Control of Hazardous Energy Sources
Jan 7, 2014
The OSHA standard for The Control of Hazardous Energy — or Lockout/Tagout (LOTO) — addresses the practices and procedures necessary to disable machinery or equipment, thereby preventing the release of hazardous energy while employees perform servicing and maintenance activities. This regulation was written to prevent employees from becoming injured while performing service or repair operations on machinery or requipment. The main hazard targeted by the standard is the presence of hazardous energy in the equipment.
The LOTO standard applies to all employees who service or maintain equipment where an unexpected energization or energy release may injure the employee.
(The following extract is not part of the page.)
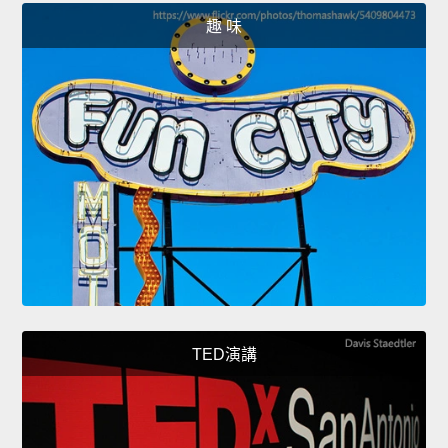
趣 味
TED演講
The standard requires the development of specific Lockout/Tagout procedures for each individual machine. These procedures must describe the department or location; the machine; the equipment ID number; employees authorized to lock out the machine; employees affected by locking out the machine; energy sources found within the machine; energy controls/isolation devices on the machine; shutdown procedures for the machine; release and restart procedures; date written or revised; and review and approval signatures.
Once all the procedures have been written, various levels of training are required for employees depending upon their exposure to machine hazards. The actual maintenance personnel who do the work are defined as ‘authorized employees’ under the standard, and require the greatest amount of training. Regular employees who run the machine are defined as ‘affected employees’, and require ‘do not touch’ training. Lastly, employees who are not part of manufacturing but may enter the manufacturing area are defined as ‘other employees’, and require only awareness training.
After the training is completed and the program has been in place for a year, it is required to review the program and test whether ‘authorized employees’ know how to follow the LOTO procedures. If they do not follow them correctly, then they need to be retrained.